Objective A. Can you return the part of the kubelet proposal that runs from "Kubelets can read" to "(but not PodSpec).", copied word for word?
Objective B. How would you rewrite the paragraph of the kubelet proposal that begins "A2: We could implement this" more briefly, keeping its main facts?

Selected text.

Kubelet's can only see pods that they need to see (security)
Don't create more apiserver API objects than necessary (ease of understanding)
Node etcd need not be connected to master etcd. (security, isolation, scalability)
Not have clients (be they kubectl, or kubelets or whatever) depend on the storage layer of the apiserver. (abstraction, allowing multiple implementations of the API)

Current state:

Kubelet can read container manifest from a local file. Or from an URL. Used by Google ContainerVM.
Kubelets can read boundPods from their local etcd, which is connected to the master machine's etcd.
Kubelets can talk to the apiserver, and do write /events. They don't read /pods or /boundPods.

Suggested changes:

Kubelet learns the definition of type Pods.
Kubelet can read json pod definitions from local files or URLs.
- It also still supports containerManifests for the foreseeable future, with some way for it to determine which type to expect from a source.
In a "typical" Kubernetes cluster, a Kubelet watches /api/v1beta3/pods for what pods it should run.
Get rid of BoundPod and BoundPods since nothing reads them anymore.
Add a Host field to the PodStatus (but not PodSpec).
When scheduler writes a Binding, the PodStatus.Host is be set and resourceVersion is updated.
A cluster is bootstrapped by first starting one or more VMs with,

Concerns that may be raised and responses:

Q1: Are changes to the set of pods bound made by the scheduler machine atomic or eventually consistent?

A1: It could work either way. If we want atomic behavior, we could implement that in apiserver more readily that we could when we directly expose our storage via etcd.

Q2: Should the kubelet be allowed to see CurrentState (now PodStatus in v1beta3)? It generates (some of) the status, so why let it see that?

A2: We could implement this if it is important. Kubelet would watch pods with a selector that matches only pods with PodStatus.Host == kubelets hostname, and could use a field selector so that only PodSpec and not PodStatus is returned.

Q3: How do we prevent Kubelets from seeing other node's pods.
A3: There are a couple of ways I can think to do this with small changes to our current authorization policy.

One way is to have a distinguished "kubelet" user and special case its authorization.
Another is to create a new policy as each "kubelet" is added which matches on the SourceIP of the request, and requires a selector to be part of the request which selects on "PodStatus.Host=$SourceIP". This may make some assumptions about the network security of the cluster, but seems like it could work.
A variation on the previous is to only have one line of policy for all kubelets, but have a "condition" field in the policy that checks that PodStatus.Host matches SourceIP.
Another variation is to have a different token for each kubelet and a separate policy for each.

erictune · 2014-11-20T01:09:00Z

@a-robinson @roberthbailey
I think both of you were interested in how to remove the dependency between master etcd and kubelet. This proposal, if implemented, would answer that question.

Data excerpts.
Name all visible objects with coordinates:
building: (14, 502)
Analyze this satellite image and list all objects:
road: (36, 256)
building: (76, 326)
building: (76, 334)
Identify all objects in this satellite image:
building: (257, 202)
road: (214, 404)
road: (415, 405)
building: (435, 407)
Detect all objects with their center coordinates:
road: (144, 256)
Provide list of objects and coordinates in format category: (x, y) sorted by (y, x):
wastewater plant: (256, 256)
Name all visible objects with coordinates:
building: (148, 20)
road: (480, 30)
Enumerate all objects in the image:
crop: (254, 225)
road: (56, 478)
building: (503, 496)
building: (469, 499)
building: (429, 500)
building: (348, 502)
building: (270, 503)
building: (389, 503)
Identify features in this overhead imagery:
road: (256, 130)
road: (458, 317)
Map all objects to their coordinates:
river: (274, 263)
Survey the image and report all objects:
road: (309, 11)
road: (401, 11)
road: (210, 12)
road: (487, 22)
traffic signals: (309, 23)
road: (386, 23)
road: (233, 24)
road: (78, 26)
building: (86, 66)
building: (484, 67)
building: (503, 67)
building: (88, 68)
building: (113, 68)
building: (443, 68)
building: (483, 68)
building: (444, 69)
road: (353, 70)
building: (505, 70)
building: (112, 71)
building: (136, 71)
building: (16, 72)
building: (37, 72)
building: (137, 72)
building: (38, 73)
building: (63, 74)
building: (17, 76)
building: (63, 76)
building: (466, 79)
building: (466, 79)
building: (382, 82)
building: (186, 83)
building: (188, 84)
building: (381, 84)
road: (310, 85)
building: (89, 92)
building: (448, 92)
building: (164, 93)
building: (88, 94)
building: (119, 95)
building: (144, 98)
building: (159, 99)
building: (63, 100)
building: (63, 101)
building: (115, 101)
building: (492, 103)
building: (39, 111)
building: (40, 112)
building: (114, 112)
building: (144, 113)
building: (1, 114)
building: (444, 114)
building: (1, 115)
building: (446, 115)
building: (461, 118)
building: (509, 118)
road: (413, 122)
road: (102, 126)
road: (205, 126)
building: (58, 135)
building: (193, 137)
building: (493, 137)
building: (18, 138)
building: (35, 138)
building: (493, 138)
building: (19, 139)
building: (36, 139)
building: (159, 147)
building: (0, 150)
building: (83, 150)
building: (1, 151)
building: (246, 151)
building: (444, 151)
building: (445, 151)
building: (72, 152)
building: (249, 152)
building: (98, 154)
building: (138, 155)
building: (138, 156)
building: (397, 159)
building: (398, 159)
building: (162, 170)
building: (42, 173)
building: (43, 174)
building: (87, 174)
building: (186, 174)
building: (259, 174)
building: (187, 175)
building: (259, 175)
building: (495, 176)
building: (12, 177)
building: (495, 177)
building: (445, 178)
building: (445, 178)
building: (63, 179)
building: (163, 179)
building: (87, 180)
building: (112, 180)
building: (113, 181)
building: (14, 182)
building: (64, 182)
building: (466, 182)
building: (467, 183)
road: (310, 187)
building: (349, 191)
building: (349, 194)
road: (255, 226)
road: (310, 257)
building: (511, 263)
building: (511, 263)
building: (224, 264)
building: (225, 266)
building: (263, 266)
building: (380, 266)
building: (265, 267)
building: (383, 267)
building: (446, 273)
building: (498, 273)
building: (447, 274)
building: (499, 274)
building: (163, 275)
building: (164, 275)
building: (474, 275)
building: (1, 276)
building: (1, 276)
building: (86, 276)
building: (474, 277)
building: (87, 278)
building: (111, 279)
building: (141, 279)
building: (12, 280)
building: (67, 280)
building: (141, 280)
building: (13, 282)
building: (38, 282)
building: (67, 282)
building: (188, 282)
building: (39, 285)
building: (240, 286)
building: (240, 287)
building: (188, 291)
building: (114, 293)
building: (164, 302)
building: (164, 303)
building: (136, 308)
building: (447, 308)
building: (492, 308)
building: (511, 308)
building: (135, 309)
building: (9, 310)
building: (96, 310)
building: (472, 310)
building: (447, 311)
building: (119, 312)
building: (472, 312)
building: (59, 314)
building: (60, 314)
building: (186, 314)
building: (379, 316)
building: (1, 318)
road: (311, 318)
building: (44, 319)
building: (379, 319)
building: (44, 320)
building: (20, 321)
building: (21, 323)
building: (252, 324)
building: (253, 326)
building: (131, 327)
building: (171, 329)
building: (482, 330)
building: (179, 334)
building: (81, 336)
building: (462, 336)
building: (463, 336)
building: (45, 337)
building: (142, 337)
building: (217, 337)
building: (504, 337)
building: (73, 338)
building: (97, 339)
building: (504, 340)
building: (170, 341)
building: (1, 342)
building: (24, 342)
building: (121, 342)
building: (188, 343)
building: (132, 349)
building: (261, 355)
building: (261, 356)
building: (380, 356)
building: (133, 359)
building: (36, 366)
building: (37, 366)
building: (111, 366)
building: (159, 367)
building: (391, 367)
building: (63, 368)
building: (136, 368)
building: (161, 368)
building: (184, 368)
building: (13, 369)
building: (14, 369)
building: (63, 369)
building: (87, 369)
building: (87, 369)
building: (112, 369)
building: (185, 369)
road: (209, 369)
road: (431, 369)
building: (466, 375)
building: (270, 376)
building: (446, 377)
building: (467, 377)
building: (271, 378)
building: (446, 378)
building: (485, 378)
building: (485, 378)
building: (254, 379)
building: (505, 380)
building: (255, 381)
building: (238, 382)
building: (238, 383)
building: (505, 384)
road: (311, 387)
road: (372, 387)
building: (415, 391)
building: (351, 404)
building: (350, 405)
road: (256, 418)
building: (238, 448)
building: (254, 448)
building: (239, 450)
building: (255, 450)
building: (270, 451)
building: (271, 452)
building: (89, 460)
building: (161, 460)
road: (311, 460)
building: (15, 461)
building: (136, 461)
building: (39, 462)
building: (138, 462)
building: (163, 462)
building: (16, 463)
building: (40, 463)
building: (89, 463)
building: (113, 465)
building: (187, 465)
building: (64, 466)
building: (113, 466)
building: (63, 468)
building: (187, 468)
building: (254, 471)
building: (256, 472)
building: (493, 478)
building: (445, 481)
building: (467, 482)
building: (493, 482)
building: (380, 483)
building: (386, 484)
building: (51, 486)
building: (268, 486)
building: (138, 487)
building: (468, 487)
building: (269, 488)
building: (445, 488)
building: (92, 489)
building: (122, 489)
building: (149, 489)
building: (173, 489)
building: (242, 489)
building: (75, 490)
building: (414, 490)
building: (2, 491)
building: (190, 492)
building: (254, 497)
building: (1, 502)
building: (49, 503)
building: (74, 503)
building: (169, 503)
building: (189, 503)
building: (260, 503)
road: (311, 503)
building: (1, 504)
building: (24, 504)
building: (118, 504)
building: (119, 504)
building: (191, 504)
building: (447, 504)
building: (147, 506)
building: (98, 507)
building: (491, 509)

Correct result A.
Kubelets can read boundPods from their local etcd, which is connected to the master machine's etcd.
Kubelets can talk to the apiserver, and do write /events. They don't read /pods or /boundPods.

Suggested changes:

Kubelet learns the definition of type Pods.
Kubelet can read json pod definitions from local files or URLs.
- It also still supports containerManifests for the foreseeable future, with some way for it to determine which type to expect from a source.
In a "typical" Kubernetes cluster, a Kubelet watches /api/v1beta3/pods for what pods it should run.
Get rid of BoundPod and BoundPods since nothing reads them anymore.
Add a Host field to the PodStatus (but not PodSpec).

Correct result B. This could be done if it matters: the Kubelet would watch only pods whose PodStatus.Host equals its hostname, and a field selector would return only PodSpec, not PodStatus.